“Super 8” is a throwback to Spielberg-like sci-fi movies from the era in which the film is set. It’s a fun movie to watch, with moments of brilliance. Overall, the film is better than standard summer movie fair–good enough to be called good, but not so good as to be called great.
The movie was written and directed by J.J. Abrams who previously directed the very good 2009 version of “Star Trek” and also the TV series “Lost” and”Alias.” Steven Spielberg was one of the film’s producers.
The movie is set in a small Ohio town in 1979. A group of friends are making their own super 8 zombie movie. Charles is the young director, with many of his friends doing the acting, makeup and camera work. One night after midnight they escape their homes to film a scene at a local train station. While filming, they witness a truck crash into a passing train and the train derail in spectacular fashion. (I haven’t seen a train crash this awesome since the one in “Lawrence of Arabia,” which, by the way, featured a real train crashing.) The kids run for cover, but their super 8 camera continues to film the derailment and explosions. In the aftermath of the crash, the kids see some things which they can’t really explain. But then the military shows up, and the kids flee, not wanting to get in trouble.
Not long after the accident, unusual things start happening in town, car motors and microwaves disappear–and people too. The father of one of the young filmmakers is a local deputy who works to discover the truth. There was something on that train, something other-worldly. And now it seems to have been let loose on the town. The diurector intentionally does not reveal the true nature of the creature until later in the film, a technique which has been used in other classic films to build suspense. In addition to the main plot of the film, several subplots work well to enhance the primary story, including how Joe and his father are dealing with the recent death of Joe’s mother. There’s also a sweet and budding romance between Joe and Alice.

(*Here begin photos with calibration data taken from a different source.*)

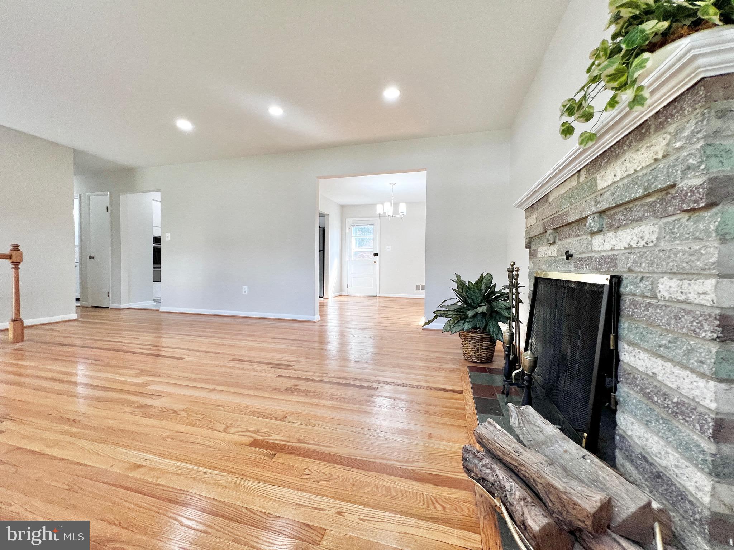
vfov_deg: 89.9
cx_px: 367
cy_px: 275
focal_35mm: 13
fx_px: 276
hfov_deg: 106.2
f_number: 1.8
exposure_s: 1/120
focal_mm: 1.57
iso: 64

The young cast includes Riley Griffiths as Charles (the young director) Joel Courtney as Joe, Elle Fanning as Alice, Ryan Lee, Zach Mills and Gabriel Basso. Kyle Chandler is the deputy (Joe’s father). Ron Eldard provides a supporting performance as Alice’s father. All of the acting is generally good, though the screenplay doesn’t provide a lot of character details–just enough to move the film along.
The film demonstrates a variety of well-orchestrated camera shots and interesting lighting–all of which work to establish a “something-is-about-to-happen” type mood throughout much of the film. The music is good, but I can’t say it achieved that magical quality that Spielberg accomplished in films such as “Close Encounters of the Third Kind,” or “ET.” There’s also a very interesting (and I think effective) method of dialogue in the film. I call it the “let’s all talk over each other” technique. Good examples can be found in Howard Hawks-influenced classic films such as “His Girl Friday” and “The Thing from Another World.” But I also remember it being used in “Close Encounters of the Third Kind,””ET,” and “Poltergeist.” Basically, it involves separately scripted lines, but the actors often begin their line before another finishes theirs; actors speak at the same time. People often speak this way in real life, and in this case, it adds a real world suburban vibe to things.
Overall, I had a lot of fun at “Super 8.” It’s a good movie that I expect most viewers will enjoy. My criticism of the film is–well, I wanted it to be more than what it was. I wanted the afore-mentioned magic that one sees in early Spielberg films. Sections of “Super 8” are brilliant. But overall, its parts don’t form a dynamic whole, and I found the pacing to be a little inconsistent. It’s plot isn’t strong enough, characters rich enough–nor it’s magic magical enough–for it to be a classic.